| The problem |
How many lines in the records below contain the word "PowerStage"? Give only the number.

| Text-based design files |
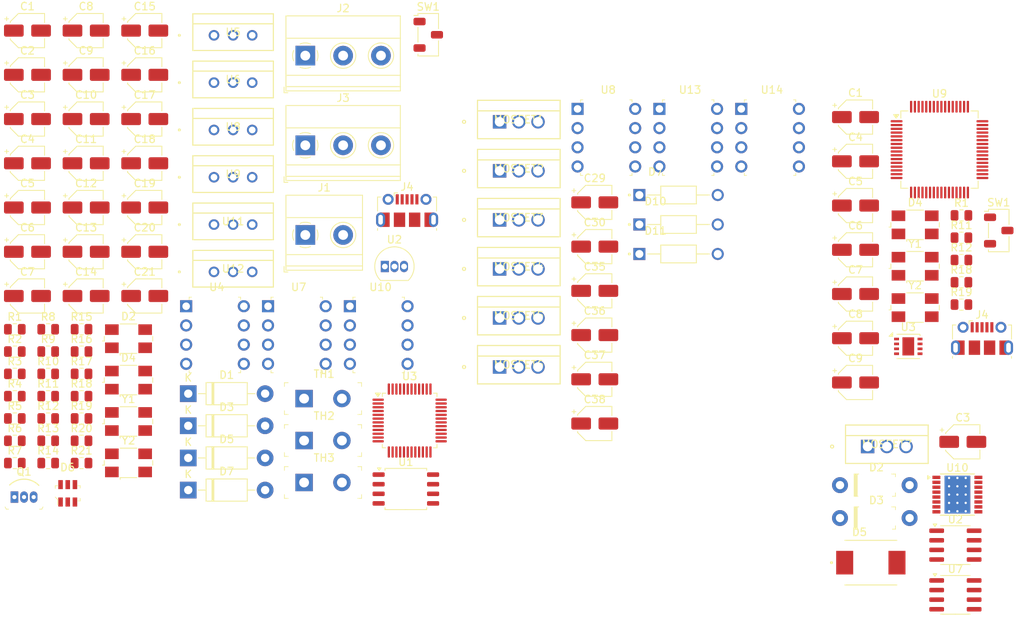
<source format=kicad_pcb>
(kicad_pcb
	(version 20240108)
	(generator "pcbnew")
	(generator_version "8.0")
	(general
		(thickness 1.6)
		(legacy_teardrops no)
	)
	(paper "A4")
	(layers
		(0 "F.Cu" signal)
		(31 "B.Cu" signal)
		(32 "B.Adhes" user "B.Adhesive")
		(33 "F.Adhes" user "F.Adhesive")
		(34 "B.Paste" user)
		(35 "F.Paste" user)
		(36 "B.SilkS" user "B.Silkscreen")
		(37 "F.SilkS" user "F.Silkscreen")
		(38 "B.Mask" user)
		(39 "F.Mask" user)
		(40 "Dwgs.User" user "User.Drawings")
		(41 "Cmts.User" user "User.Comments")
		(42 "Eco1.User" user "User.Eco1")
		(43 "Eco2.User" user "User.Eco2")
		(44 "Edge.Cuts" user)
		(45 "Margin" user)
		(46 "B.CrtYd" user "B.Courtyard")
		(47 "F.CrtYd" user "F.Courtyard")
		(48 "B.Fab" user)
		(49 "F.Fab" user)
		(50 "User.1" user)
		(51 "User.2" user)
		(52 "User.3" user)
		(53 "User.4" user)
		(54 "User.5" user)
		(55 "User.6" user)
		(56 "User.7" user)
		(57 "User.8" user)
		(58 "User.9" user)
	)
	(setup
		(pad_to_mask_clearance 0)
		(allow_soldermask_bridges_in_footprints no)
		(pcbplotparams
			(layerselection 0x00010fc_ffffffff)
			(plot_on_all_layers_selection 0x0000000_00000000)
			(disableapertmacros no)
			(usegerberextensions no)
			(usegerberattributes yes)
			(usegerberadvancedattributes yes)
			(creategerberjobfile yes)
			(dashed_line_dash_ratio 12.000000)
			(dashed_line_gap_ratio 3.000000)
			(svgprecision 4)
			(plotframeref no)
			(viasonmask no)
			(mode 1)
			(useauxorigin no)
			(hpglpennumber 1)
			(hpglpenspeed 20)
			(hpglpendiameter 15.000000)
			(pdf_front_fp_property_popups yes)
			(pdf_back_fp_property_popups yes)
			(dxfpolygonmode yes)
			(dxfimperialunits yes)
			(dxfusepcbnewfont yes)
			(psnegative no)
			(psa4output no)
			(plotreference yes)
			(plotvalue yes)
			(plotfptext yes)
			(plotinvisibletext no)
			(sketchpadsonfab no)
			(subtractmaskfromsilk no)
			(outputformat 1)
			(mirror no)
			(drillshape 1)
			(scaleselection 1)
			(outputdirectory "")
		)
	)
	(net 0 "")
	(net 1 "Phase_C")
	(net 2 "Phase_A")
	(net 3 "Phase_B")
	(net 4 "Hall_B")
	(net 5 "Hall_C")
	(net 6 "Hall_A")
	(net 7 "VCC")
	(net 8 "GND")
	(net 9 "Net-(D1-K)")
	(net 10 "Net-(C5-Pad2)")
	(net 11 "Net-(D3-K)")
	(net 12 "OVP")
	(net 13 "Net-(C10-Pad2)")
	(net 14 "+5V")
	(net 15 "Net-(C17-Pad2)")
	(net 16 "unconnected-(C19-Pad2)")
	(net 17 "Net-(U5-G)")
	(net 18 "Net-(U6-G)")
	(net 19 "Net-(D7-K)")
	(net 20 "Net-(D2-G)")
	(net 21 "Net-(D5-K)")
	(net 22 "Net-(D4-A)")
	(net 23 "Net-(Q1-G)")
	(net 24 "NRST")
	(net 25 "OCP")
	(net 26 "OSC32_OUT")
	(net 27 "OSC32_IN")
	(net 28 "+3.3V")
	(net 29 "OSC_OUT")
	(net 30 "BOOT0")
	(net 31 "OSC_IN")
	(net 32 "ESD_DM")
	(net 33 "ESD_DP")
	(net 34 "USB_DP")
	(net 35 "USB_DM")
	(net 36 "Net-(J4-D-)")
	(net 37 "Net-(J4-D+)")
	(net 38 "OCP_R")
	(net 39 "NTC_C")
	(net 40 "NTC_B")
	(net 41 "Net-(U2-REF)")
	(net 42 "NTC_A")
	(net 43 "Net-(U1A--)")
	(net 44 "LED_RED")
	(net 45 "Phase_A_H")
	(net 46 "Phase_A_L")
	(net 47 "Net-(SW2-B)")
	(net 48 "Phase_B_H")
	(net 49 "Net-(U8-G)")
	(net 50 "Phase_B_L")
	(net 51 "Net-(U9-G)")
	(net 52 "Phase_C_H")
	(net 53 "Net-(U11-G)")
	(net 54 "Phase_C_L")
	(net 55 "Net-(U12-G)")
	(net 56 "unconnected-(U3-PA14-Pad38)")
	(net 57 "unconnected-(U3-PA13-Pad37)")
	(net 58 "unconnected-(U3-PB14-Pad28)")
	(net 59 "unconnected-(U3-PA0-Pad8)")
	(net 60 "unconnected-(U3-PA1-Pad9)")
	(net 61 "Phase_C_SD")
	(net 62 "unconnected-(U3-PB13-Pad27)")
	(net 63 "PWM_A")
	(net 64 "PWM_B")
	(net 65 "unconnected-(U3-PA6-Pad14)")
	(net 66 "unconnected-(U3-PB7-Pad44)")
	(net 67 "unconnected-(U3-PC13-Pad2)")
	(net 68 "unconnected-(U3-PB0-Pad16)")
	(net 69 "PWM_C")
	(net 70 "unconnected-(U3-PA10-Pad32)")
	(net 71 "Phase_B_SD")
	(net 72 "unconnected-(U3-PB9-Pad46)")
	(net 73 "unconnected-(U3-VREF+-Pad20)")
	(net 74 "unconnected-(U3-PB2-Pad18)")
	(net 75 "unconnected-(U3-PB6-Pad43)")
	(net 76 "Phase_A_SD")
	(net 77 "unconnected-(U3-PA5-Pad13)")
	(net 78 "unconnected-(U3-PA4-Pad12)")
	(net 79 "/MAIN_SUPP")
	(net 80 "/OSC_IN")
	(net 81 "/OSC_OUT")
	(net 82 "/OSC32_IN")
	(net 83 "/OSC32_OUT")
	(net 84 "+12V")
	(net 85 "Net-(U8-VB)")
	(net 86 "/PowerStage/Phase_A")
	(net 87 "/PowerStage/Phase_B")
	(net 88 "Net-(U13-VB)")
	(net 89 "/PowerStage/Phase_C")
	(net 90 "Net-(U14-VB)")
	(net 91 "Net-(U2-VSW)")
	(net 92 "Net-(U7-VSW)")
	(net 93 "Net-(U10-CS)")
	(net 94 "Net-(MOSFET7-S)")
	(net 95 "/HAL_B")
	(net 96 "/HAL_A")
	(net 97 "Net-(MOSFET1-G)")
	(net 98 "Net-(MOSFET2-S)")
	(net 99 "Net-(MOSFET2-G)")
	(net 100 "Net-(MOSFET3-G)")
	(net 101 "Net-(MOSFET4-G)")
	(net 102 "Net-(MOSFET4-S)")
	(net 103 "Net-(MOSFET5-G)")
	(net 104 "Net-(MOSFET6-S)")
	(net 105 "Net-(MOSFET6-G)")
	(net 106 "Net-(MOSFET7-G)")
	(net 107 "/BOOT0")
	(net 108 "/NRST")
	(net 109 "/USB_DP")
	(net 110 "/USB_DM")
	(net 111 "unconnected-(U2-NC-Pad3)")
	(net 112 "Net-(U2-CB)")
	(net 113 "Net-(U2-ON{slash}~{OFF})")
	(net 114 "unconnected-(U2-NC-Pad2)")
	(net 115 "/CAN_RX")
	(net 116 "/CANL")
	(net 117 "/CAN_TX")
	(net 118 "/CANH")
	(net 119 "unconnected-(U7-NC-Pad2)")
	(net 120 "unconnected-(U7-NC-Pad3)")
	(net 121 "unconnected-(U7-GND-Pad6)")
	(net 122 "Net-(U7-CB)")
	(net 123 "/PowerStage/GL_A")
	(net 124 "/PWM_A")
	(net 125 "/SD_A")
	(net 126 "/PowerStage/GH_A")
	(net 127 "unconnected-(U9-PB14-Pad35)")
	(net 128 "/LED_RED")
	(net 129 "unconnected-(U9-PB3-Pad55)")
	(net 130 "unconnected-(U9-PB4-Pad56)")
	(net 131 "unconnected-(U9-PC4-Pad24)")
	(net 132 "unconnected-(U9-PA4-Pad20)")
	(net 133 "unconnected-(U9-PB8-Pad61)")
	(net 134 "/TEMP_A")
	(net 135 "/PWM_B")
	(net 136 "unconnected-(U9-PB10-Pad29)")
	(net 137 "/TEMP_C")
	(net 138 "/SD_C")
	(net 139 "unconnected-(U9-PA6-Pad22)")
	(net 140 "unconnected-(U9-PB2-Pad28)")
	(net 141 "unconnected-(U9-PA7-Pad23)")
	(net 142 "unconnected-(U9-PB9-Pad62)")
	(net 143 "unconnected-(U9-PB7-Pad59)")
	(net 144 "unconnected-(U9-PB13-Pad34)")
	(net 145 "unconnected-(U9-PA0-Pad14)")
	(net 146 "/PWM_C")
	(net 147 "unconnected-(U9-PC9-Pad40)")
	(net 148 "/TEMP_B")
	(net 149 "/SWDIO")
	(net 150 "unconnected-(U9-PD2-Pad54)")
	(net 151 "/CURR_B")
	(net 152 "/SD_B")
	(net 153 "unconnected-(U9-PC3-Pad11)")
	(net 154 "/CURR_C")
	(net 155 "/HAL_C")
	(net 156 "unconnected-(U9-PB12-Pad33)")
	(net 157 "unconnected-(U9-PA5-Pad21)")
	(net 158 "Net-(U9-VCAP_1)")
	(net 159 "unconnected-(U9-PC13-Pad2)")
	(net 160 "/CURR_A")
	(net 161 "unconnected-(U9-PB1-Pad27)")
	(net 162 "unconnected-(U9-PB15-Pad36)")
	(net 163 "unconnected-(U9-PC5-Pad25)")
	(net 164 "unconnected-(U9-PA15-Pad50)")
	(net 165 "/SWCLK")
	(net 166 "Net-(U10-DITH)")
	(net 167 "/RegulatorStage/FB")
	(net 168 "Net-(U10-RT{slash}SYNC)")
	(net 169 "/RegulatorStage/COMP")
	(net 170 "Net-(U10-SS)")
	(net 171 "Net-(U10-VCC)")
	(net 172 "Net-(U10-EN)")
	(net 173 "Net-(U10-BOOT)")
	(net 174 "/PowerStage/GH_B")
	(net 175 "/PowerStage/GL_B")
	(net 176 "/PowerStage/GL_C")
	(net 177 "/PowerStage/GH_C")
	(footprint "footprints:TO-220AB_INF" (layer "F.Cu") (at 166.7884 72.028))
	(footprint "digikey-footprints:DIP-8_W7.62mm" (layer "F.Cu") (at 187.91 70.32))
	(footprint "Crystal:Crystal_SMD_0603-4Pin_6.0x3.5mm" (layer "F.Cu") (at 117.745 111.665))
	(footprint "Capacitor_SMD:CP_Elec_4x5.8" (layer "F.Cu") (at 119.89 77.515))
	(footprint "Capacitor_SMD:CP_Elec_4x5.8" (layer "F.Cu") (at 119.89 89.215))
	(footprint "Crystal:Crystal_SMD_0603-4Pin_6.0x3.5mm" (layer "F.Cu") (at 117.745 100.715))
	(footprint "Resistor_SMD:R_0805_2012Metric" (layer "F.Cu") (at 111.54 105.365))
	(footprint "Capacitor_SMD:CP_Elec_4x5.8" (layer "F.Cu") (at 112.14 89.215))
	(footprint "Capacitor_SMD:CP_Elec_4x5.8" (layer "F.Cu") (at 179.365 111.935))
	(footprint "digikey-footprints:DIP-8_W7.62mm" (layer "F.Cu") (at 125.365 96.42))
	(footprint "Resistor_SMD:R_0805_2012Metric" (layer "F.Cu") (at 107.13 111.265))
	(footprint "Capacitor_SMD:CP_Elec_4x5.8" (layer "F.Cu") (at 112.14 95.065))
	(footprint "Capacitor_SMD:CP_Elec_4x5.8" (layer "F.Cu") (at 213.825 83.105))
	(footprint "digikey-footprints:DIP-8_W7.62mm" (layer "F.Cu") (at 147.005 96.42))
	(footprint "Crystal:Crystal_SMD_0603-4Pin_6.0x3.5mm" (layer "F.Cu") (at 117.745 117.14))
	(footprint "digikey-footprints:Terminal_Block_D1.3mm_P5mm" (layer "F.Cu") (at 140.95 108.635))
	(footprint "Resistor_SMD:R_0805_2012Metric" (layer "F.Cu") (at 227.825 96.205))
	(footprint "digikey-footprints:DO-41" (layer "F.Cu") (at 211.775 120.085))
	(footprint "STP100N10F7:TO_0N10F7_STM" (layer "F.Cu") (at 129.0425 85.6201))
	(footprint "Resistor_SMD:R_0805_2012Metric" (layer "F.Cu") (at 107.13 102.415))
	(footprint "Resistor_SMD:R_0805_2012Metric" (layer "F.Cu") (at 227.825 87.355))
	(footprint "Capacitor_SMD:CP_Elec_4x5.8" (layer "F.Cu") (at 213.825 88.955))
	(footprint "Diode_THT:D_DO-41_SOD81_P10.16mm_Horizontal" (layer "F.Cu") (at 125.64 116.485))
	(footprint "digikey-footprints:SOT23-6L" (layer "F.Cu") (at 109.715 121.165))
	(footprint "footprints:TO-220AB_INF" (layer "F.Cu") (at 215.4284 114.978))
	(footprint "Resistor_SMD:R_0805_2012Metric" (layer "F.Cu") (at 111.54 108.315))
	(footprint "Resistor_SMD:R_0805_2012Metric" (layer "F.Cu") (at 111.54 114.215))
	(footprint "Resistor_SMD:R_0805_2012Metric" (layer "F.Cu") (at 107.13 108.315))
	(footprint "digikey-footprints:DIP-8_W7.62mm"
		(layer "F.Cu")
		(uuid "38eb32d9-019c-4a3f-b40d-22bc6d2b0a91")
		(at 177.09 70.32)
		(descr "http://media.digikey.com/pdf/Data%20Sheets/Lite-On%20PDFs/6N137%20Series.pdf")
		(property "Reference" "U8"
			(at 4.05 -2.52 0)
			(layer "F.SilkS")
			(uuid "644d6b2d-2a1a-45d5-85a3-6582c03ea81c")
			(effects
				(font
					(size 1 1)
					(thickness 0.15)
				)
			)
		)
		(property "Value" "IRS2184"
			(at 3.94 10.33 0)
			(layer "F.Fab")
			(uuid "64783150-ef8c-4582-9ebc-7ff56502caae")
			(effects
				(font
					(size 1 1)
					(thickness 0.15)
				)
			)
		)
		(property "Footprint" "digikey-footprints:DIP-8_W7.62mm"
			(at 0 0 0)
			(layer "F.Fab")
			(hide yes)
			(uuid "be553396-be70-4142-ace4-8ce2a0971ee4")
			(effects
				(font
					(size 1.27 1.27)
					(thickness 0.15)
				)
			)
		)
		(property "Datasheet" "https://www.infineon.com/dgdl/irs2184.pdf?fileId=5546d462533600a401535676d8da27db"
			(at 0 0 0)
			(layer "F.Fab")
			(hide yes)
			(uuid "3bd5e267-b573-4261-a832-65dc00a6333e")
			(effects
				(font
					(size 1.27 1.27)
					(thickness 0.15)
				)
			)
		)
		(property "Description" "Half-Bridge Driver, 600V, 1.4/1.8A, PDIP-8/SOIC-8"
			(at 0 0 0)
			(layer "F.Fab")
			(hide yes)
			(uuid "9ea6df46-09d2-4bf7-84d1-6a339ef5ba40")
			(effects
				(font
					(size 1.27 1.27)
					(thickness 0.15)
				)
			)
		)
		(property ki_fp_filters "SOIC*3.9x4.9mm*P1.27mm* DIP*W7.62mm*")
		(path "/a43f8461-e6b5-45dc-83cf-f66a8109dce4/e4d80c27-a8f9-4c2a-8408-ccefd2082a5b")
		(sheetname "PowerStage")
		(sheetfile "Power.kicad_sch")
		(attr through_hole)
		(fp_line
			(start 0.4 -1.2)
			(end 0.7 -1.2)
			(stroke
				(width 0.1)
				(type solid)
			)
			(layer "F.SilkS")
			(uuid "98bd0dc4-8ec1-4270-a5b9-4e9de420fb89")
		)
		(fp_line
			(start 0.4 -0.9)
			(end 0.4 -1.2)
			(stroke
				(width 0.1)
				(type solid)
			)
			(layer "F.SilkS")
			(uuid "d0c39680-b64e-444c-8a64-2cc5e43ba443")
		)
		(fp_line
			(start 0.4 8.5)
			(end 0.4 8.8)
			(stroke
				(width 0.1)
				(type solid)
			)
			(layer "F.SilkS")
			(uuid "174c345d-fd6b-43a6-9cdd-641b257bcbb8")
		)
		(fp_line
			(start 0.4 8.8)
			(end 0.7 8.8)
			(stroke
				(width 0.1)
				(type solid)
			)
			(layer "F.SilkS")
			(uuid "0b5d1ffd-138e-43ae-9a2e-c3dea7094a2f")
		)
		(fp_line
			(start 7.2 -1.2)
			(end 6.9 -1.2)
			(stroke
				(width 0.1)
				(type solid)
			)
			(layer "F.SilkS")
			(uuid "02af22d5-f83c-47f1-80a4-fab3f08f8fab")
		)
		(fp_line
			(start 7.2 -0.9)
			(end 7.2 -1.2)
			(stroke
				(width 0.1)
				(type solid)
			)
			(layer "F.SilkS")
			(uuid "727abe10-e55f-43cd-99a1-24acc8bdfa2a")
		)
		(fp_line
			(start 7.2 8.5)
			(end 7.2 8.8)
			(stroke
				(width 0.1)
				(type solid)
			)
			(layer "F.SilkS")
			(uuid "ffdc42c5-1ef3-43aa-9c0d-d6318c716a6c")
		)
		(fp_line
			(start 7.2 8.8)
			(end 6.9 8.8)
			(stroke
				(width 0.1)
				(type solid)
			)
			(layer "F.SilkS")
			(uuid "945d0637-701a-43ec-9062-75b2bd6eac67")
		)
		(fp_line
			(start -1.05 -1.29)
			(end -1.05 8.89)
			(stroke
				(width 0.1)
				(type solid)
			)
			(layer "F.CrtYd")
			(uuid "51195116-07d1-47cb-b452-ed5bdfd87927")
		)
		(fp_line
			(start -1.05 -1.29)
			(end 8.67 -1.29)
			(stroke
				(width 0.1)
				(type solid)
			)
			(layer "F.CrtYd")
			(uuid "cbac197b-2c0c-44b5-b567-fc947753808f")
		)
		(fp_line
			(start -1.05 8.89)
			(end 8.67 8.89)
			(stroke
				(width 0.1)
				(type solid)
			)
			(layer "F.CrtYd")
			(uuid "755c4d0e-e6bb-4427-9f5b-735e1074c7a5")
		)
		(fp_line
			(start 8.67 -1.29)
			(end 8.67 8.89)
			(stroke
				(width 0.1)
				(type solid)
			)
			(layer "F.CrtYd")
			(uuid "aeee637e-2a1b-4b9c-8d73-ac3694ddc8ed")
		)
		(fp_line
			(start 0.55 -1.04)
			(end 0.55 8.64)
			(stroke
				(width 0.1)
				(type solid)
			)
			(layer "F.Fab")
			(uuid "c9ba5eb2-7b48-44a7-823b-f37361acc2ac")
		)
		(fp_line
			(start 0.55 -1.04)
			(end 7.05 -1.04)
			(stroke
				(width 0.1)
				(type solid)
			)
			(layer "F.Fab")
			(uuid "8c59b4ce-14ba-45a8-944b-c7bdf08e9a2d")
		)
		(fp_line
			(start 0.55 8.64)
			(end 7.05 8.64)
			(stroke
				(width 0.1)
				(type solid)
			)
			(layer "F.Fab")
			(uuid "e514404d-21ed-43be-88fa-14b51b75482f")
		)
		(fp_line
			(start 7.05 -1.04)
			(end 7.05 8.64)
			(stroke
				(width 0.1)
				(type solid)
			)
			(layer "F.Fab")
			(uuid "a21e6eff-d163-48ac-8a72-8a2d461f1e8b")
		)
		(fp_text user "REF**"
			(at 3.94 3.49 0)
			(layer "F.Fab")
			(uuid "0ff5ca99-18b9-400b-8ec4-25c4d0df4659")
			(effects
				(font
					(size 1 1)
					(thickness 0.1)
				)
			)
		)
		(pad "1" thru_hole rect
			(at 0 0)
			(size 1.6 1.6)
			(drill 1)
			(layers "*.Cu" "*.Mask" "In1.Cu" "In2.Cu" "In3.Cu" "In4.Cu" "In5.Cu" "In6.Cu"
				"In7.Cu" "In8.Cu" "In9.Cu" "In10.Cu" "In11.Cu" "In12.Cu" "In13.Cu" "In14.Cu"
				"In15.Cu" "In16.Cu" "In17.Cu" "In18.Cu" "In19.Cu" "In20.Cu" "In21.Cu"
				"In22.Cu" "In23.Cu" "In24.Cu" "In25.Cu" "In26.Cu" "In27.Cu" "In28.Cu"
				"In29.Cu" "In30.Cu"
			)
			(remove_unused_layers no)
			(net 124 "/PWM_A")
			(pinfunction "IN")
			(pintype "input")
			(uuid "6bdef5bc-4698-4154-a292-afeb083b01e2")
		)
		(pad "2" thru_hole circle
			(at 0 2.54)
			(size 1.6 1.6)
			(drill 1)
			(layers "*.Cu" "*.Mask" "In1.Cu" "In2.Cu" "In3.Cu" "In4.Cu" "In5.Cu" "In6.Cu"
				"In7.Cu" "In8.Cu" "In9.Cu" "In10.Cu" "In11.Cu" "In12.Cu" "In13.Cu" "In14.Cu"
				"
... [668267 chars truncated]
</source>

| Result |
10